# Pytorch: Matrix multiplication (@) with max instead of sum

Is there a way in Pytorch to do the following (or is there a general mathematical term for this):
Assume normal matrix multiplication (torch.mm):
M3[i,k] = sum_j(M1[i,j] * M2[j,k]) size: M1: a×b; M2 b× c
Now I would like to replace the sum by max :
M3[i,k] = max_j(M1[i,j] * M2[j,k])
As you can see it is completely parallel to the above, just we take `max` over all `j` and not the sum.
NOTE: the size of M1 and M2 can be extremely large (e.g. M1 of size: 128×10000 or in this form (2×64)×(100×100)). In this case, a 'for-loop is not acceptable because of running time. Considering the memory issue, we can NOT do (M1.unsqueeze(2)*M2.unsuqeeze(0)).max(dim=1) either, a method mentioned in the ref link.

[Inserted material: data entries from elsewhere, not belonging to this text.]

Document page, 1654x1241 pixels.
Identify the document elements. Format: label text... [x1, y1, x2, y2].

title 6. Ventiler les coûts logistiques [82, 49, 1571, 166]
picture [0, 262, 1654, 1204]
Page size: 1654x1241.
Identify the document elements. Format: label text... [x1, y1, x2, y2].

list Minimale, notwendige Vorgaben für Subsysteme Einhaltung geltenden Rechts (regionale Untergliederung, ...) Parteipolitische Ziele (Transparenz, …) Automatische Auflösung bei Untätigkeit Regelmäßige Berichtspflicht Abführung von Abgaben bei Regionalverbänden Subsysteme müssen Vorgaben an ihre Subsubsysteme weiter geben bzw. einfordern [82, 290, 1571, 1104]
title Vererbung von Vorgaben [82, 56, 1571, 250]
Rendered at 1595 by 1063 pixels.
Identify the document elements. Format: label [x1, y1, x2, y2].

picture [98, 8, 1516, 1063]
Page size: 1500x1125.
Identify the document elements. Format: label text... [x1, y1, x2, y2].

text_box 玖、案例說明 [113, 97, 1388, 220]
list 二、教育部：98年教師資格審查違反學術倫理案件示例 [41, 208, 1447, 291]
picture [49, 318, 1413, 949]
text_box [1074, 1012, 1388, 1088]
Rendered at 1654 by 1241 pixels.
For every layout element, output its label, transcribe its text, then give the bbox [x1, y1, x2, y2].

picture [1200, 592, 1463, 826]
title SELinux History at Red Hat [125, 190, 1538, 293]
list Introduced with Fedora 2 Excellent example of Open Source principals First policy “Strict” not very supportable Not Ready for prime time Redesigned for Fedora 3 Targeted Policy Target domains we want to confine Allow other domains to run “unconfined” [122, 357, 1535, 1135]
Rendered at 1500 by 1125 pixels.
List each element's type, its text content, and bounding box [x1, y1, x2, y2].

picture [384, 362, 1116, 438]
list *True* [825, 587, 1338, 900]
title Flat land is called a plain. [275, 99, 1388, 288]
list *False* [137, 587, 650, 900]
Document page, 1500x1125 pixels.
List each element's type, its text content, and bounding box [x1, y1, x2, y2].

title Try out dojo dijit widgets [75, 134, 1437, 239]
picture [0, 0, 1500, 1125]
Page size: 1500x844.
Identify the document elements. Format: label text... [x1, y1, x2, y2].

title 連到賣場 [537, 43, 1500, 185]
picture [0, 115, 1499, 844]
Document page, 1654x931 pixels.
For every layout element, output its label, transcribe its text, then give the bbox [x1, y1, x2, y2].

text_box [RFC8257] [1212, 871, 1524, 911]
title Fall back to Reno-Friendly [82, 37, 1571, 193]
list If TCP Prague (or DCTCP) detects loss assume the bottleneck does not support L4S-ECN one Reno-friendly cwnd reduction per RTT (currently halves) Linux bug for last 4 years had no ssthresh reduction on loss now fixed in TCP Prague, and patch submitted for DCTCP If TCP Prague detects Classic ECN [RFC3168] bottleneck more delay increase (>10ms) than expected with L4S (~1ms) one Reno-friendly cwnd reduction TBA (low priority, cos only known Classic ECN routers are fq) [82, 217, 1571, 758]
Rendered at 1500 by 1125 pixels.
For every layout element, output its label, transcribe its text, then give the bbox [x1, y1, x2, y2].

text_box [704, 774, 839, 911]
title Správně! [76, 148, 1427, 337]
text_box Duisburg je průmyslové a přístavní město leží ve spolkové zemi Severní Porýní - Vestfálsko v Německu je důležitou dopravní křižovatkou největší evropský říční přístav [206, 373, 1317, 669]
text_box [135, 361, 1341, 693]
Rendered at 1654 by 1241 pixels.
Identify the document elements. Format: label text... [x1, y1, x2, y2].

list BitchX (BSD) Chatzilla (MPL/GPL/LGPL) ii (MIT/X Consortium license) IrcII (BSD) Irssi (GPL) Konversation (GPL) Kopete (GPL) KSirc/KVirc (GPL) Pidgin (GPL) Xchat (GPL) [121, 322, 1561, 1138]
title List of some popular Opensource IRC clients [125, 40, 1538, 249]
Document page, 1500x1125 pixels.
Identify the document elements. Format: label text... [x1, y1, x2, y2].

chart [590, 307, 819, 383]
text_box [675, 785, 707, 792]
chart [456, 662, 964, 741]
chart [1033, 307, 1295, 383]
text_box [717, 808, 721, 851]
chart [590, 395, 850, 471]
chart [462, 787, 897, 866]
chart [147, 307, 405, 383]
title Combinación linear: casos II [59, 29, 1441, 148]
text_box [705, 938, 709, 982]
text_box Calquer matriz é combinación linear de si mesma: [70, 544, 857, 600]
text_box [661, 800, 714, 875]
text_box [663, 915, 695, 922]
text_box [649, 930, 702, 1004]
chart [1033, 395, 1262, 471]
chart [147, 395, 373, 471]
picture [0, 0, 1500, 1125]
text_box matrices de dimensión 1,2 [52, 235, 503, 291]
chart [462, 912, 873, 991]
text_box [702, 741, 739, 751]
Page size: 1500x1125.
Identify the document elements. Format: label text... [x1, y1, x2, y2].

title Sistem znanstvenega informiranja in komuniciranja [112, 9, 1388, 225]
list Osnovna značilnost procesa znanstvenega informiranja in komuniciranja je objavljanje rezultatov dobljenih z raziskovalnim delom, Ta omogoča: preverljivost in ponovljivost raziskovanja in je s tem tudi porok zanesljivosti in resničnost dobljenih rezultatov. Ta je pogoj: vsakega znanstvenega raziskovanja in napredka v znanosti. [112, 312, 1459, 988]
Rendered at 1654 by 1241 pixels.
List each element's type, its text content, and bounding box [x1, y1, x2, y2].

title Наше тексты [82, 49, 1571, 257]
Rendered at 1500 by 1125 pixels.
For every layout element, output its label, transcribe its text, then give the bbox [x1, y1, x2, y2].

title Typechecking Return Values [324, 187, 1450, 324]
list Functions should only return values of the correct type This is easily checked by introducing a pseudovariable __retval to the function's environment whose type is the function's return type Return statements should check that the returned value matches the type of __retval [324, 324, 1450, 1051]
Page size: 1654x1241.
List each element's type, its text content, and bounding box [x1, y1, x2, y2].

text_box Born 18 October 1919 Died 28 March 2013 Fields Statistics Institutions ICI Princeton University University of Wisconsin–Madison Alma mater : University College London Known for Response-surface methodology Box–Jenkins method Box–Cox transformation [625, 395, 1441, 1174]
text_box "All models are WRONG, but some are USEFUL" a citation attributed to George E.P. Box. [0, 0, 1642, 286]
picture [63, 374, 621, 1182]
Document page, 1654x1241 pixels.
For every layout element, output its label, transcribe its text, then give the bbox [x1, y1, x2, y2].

There are many examples for “matmul in cuda” (e.g. from NVidia but also others), you could write your own kernel. To get the derivative, I’d recommend writing a function that keeps the indices of the maxima (similar to `torch.max` with dimension) and use the corresponding lookup in the backward (you might be able to use “native” PyTorch for that.